CHAPTER 20 Precision finishing
As with any preadjusted appliance, Tip-Edge has an inbuilt ability to produce a self-limited precision finish. Moreover, in the hands of an experienced operator, it is capable of achieving such goals in considerably more difficult malocclusions than can normally be handled with conventional bracket systems. In this, it is worth stating the obvious, in that the proven intra-arch detail finishing, for which the straight-wire appliance is recognized, is wasted if a Class I interarch relationship cannot be achieved. This happens all too easily if the anchorage demands of the appliance exceed the co-operative abilities of the patient. With a light anchorage technique, this becomes much less likely.
Also, as with any fixed appliance, final detailing depends upon the accuracy with which the case is set up and it is towards the finish that previously unnoticed small errors in bonding come to light. Of these, incorrect bracket angulations can be corrected surprisingly easily during Stage III, without having to step down into a lighter archwire, so long as the tooth in question has not been allowed to ‘over upright’. If it has, re-angling the bracket will result in an over-closed slot that will not accept the rectangular archwire. This may mean abandoning the deep tunnels and fitting a reverse Side-Winder for one visit, to undo the excess tip, before repositioning the bracket.
Assuming correct bracket and tube positioning, all that should be required during the brief finishing phase is occlusal seating; this is essentially the same as with straight-wire appliances. First, however, the second molars should be assessed for inclusion in the appliance.

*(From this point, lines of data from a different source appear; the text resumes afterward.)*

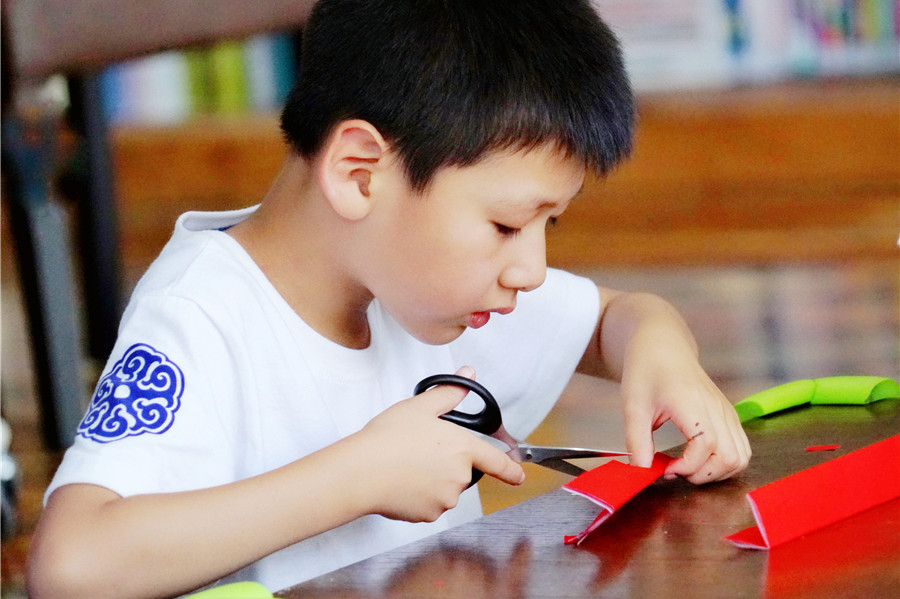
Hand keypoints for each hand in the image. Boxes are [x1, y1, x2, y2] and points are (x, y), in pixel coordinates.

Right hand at [357, 366, 524, 521]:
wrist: (362, 471)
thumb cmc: (388, 439)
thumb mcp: (420, 407)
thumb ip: (449, 392)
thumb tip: (467, 375)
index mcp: (463, 448)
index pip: (497, 461)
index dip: (511, 469)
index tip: (518, 475)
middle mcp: (459, 476)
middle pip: (462, 472)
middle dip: (447, 464)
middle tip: (420, 452)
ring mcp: (445, 498)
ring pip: (445, 489)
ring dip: (433, 481)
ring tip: (407, 466)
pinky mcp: (428, 515)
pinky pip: (429, 505)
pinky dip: (419, 496)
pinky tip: (402, 483)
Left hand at [620, 325, 750, 484]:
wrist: (663, 345)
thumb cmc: (647, 370)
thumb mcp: (632, 406)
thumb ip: (637, 441)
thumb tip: (642, 472)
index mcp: (692, 402)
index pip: (706, 446)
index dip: (688, 466)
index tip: (665, 469)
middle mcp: (717, 408)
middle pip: (731, 457)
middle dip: (704, 475)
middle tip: (676, 470)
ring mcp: (727, 411)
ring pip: (741, 457)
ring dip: (717, 472)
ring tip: (687, 466)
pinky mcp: (729, 415)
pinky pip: (740, 448)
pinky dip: (724, 462)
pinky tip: (698, 458)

Little has so far been said about second molars. This is because banding of second molars is very seldom required until late in treatment, in marked contrast to conventional appliances. Overbites reduce with only light intrusive forces, since the anterior teeth are not restrained apically. For this reason, the additional vertical ‘leverage’ afforded by second molars is not necessary. In fact, including second molars from the outset is more often obstructive, adding unwanted friction, particularly during the first and second stages. There may be rare exceptions to this, however, such as in a deep bite non-extraction adult lower arch.
Routinely, as treatment nears conclusion, the second molars should be assessed carefully for alignment and function, including testing for non-working side interferences in lateral mandibular excursion. It will be found that lower second molars will require picking up more often than uppers, and most frequently in adults. Conventional straight-wire type .022 × .028 inch second molar rectangular tubes are suitable.